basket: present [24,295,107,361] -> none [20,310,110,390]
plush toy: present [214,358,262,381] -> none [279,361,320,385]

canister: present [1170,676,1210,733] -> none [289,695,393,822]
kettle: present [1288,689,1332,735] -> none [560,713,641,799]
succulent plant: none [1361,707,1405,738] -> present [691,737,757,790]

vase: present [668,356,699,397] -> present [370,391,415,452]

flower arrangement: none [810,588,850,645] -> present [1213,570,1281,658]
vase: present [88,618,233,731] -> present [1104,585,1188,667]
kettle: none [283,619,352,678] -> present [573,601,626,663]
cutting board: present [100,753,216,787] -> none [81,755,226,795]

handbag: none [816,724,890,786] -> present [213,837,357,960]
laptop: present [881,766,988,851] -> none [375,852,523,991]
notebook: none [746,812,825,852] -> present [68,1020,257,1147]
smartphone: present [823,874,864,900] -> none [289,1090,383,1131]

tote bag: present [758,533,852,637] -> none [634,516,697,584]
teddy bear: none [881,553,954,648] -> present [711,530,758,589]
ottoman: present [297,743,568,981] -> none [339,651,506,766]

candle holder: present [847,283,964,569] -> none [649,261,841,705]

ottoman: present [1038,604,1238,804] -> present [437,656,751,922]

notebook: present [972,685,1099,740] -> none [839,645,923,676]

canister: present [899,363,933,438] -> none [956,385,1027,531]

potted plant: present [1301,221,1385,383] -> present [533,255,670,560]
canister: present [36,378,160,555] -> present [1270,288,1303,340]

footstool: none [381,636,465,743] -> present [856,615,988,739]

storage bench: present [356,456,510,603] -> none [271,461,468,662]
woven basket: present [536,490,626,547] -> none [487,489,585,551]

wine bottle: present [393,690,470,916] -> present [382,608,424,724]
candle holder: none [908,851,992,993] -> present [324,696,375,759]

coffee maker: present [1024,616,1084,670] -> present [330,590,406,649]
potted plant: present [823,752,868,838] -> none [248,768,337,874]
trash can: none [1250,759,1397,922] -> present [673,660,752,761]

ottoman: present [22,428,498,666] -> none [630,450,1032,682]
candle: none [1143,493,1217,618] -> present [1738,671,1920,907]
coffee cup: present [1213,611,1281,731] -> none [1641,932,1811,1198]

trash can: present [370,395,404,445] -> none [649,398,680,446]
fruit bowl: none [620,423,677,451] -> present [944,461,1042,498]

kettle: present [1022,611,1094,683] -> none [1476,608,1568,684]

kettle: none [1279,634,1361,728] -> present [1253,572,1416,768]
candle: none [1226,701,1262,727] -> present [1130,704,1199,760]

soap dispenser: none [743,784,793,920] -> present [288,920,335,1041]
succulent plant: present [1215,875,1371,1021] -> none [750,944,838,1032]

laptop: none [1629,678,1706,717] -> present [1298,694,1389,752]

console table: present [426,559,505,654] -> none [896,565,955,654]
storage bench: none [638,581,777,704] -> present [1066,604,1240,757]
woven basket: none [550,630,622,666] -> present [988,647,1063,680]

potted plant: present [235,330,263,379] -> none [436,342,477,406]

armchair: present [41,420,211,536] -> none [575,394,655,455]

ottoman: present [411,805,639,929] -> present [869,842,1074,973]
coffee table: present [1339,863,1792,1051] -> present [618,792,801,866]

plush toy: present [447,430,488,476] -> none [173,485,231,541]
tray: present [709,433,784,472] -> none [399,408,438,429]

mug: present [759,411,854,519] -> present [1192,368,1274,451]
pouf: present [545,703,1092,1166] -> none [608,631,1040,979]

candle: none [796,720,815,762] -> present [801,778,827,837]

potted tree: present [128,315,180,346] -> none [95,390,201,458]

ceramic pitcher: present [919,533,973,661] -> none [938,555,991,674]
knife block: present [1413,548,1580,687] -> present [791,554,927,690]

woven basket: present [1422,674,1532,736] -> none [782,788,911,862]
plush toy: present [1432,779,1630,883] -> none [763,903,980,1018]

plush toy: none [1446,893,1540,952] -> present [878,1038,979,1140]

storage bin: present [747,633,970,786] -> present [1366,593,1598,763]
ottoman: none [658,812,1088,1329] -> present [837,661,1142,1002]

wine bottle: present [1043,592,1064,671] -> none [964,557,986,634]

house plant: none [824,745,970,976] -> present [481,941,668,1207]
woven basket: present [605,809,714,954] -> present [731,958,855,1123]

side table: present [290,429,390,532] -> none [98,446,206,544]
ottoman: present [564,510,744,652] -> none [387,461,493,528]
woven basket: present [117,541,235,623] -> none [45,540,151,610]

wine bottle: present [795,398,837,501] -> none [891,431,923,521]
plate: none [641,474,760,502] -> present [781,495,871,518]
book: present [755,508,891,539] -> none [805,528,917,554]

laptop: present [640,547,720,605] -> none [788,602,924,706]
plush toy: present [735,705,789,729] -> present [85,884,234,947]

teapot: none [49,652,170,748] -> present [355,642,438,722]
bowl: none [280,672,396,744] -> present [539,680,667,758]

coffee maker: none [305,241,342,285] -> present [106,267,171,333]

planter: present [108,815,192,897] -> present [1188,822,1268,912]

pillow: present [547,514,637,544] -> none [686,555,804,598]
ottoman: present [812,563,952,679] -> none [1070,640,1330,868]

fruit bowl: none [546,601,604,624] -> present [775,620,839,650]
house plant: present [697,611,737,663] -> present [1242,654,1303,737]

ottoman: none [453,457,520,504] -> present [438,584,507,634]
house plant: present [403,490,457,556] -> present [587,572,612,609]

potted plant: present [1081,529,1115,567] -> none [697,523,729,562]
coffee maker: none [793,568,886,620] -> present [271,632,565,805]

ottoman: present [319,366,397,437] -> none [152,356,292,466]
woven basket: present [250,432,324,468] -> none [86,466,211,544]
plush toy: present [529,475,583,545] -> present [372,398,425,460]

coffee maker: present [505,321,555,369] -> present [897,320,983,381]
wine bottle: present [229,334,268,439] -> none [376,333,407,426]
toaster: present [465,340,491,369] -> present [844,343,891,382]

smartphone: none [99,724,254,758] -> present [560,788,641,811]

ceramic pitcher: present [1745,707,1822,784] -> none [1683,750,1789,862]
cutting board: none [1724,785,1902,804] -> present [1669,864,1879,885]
━━━━━━━━━━
■ **TO-DO ITEM**: The line that contains "side table: present", the final line of the listing, and every line between them are to be retyped exactly; nothing else.

■ **REPLY**:
side table: present [290,429,390,532] -> none [98,446,206,544]
ottoman: present [564,510,744,652] -> none [387,461,493,528]
woven basket: present [117,541,235,623] -> none [45,540,151,610]

wine bottle: present [795,398,837,501] -> none [891,431,923,521]
plate: none [641,474,760,502] -> present [781,495,871,518]
book: present [755,508,891,539] -> none [805,528,917,554]

laptop: present [640,547,720,605] -> none [788,602,924,706]
plush toy: present [735,705,789,729] -> present [85,884,234,947]

teapot: none [49,652,170,748] -> present [355,642,438,722]
bowl: none [280,672,396,744] -> present [539,680,667,758]

coffee maker: none [305,241,342,285] -> present [106,267,171,333]

planter: present [108,815,192,897] -> present [1188,822,1268,912]

pillow: present [547,514,637,544] -> none [686,555,804,598]
ottoman: present [812,563,952,679] -> none [1070,640,1330,868]

fruit bowl: none [546,601,604,624] -> present [775,620,839,650]
house plant: present [697,611,737,663] -> present [1242,654,1303,737]

ottoman: none [453,457,520,504] -> present [438,584,507,634]
house plant: present [403,490,457,556] -> present [587,572,612,609]

potted plant: present [1081,529,1115,567] -> none [697,523,729,562]
coffee maker: none [793,568,886,620] -> present [271,632,565,805]

ottoman: present [319,366,397,437] -> none [152,356,292,466]
woven basket: present [250,432,324,468] -> none [86,466,211,544]
plush toy: present [529,475,583,545] -> present [372,398,425,460]

coffee maker: present [505,321,555,369] -> present [897,320,983,381]
wine bottle: present [229,334,268,439] -> none [376,333,407,426]
toaster: present [465,340,491,369] -> present [844,343,891,382]

smartphone: none [99,724,254,758] -> present [560,788,641,811]

ceramic pitcher: present [1745,707,1822,784] -> none [1683,750,1789,862]
cutting board: none [1724,785,1902,804] -> present [1669,864,1879,885]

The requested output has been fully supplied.